Begitu dekatnya kita kepada bahasa, terutama bahasa Indonesia, sehingga tidak
dirasa perlu untuk mendalami dan mempelajari bahasa Indonesia secara lebih
jauh. Akibatnya, sebagai pemakai bahasa, orang Indonesia tidak terampil
menggunakan bahasa. Suatu kelemahan yang tidak disadari.
Komunikasi lisan atau nonstandar yang sangat praktis
menyebabkan kita tidak teliti berbahasa. Akibatnya, kita mengalami kesulitan
pada saat akan menggunakan bahasa tulis atau bahasa yang lebih standar dan
teratur. Pada saat dituntut untuk berbahasa’ bagi kepentingan yang lebih
terarah dengan maksud tertentu, kita cenderung kaku. Kita akan berbahasa secara
terbata-bata atau mencampurkan bahasa standar dengan bahasa nonstandar atau
bahkan, mencampurkan bahasa atau istilah asing ke dalam uraian kita. Padahal,
bahasa bersifat sangat luwes, sangat manipulatif. Kita selalu dapat
memanipulasi bahasa untuk kepentingan dan tujuan tertentu. Lihat saja,
bagaimana pandainya orang-orang berpolitik melalui bahasa. Kita selalu dapat
memanipulasi bahasa untuk kepentingan dan tujuan tertentu. Agar dapat
memanipulasi bahasa, kita harus mengetahui fungsi-fungsi bahasa.

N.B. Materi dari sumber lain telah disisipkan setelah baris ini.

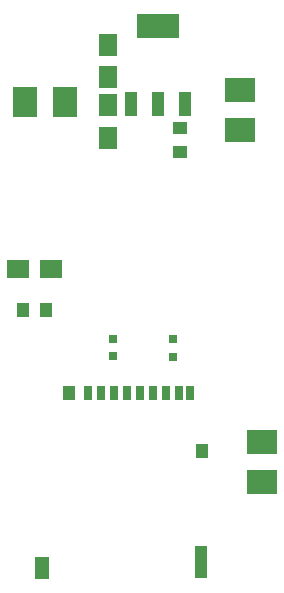
<source format=gbr>
G04 #@! TF.FileFunction,Paste,Bot*
%FSLAX46Y46*%
G04 Gerber Fmt 4.6, Leading zero omitted, Abs format (unit mm)*
G04 Created by KiCad (PCBNEW 4.0.4+e1-6308~48~ubuntu16.04.1-stable) date Wed Nov  2 15:53:33 2016*
%MOMM*%
%LPD*%
G01*
G04 APERTURE LIST*
%ADD10C,0.100000*%
%ADD11R,0.750000X0.800000*%
%ADD12R,1.950720X1.501140*%
%ADD13R,1.250000X1.000000*%
%ADD14R,1.000000X1.250000*%
%ADD15R,1.501140X1.950720*%
%ADD16R,0.700000X1.200000*%
%ADD17R,1.000000X2.800000*%
%ADD18R,1.300000X1.900000*%
%ADD19R,1.100000X1.200000*%
%ADD20R,1.000000X1.200000*%
%ADD21R,2.500000X2.000000*%
%ADD22R,2.000000X2.500000*%
%ADD23R,3.657600X2.032000*%
%ADD24R,1.016000X2.032000*%
G04 APERTURE END LIST*
D10*
D11*
X130820000Y-130480000D03*
X130820000Y-131980000D03*
X135900000Y-130520000D03*
X135900000Y-132020000D03*
D12*
X125574140Y-124600000D03*
X122825860Y-124600000D03*
D13*
X136525000Y-114665000D03*
X136525000Y-112665000D03*
D14*
X125200000Y-128100000D03*
X123200000Y-128100000D03*
D15*
X130400000Y-110725860D03*
X130400000Y-113474140D03*
X130400000Y-108374140D03*
X130400000Y-105625860D03*
D16*
X135310000Y-135130000D03*
D17*
X138310000Y-149430000D03*
D18*
X124810000Y-149880000D03*
D16*
X136410000Y-135130000D03*
X134210000Y-135130000D03*
X133110000Y-135130000D03*
X132010000Y-135130000D03*
X130910000Y-135130000D03*
X129810000Y-135130000D03*
X128710000Y-135130000D03*
D19*
X127160000Y-135130000D03*
D16*
X137360000Y-135130000D03*
D20*
X138410000Y-140030000D03*
D21*
X141610000Y-112830000D03*
X141610000Y-109430000D03*
X143500000Y-142660000D03*
X143500000Y-139260000D03*
D22*
X123380000Y-110490000D03*
X126780000Y-110490000D03*
D23*
X134620000Y-104013000D03*
D24*
X134620000Y-110617000D03*
X132334000Y-110617000D03*
X136906000Y-110617000D03*
M02*

</source>
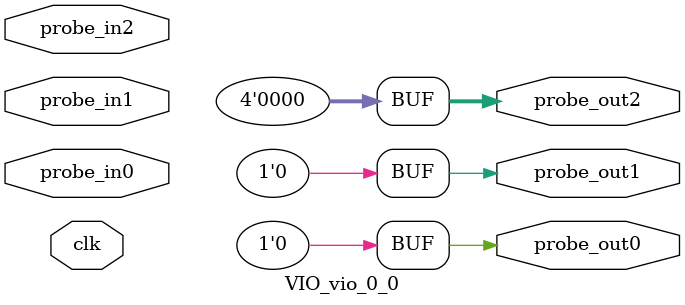
<source format=v>
`timescale 1ns / 1ps
module VIO_vio_0_0 (
clk,
probe_in0,probe_in1,probe_in2,
probe_out0,
probe_out1,
probe_out2
);

input clk;
input [3 : 0] probe_in0;
input [3 : 0] probe_in1;
input [3 : 0] probe_in2;

output reg [0 : 0] probe_out0 = 'h0 ;
output reg [0 : 0] probe_out1 = 'h0 ;
output reg [3 : 0] probe_out2 = 'h0 ;


endmodule

</source>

Pada dasarnya, bahasa memiliki fungsi-fungsi tertentu yang
digunakan berdasarkan kebutuhan seseorang, yakni sebagai alat untuk
mengekspresikan diri, sebagai alat untuk berkomunikasi, sebagai alat untuk
mengadakan integrasi dan beradaptasi sosial dalam lingkungan atau situasi
tertentu, dan sebagai alat untuk melakukan kontrol sosial (Keraf, 1997: 3).
Derasnya
arus globalisasi di dalam kehidupan kita akan berdampak pula pada perkembangan
dan pertumbuhan bahasa sebagai sarana pendukung pertumbuhan dan perkembangan
budaya, ilmu pengetahuan dan teknologi. Di dalam era globalisasi itu, bangsa
Indonesia mau tidak mau harus ikut berperan di dalam dunia persaingan bebas,
baik di bidang politik, ekonomi, maupun komunikasi. Konsep-konsep dan istilah baru di dalam
pertumbuhan dan perkembangan ilmu pengetahuan dan teknologi (iptek) secara
tidak langsung memperkaya khasanah bahasa Indonesia. Dengan demikian, semua
produk budaya akan tumbuh dan berkembang pula sesuai dengan pertumbuhan dan
perkembangan ilmu pengetahuan dan teknologi itu, termasuk bahasa Indonesia,
yang dalam itu, sekaligus berperan sebagai prasarana berpikir dan sarana
pendukung pertumbuhan dan perkembangan iptek itu (Sunaryo, 1993, 1995).
Menurut
Sunaryo (2000 : 6), tanpa adanya bahasa (termasuk bahasa Indonesia) iptek tidak
dapat tumbuh dan berkembang. Selain itu bahasa Indonesia di dalam struktur
budaya, ternyata memiliki kedudukan, fungsi, dan peran ganda, yaitu sebagai
akar dan produk budaya yang sekaligus berfungsi sebagai sarana berfikir dan
sarana pendukung pertumbuhan dan perkembangan ilmu pengetahuan dan teknologi.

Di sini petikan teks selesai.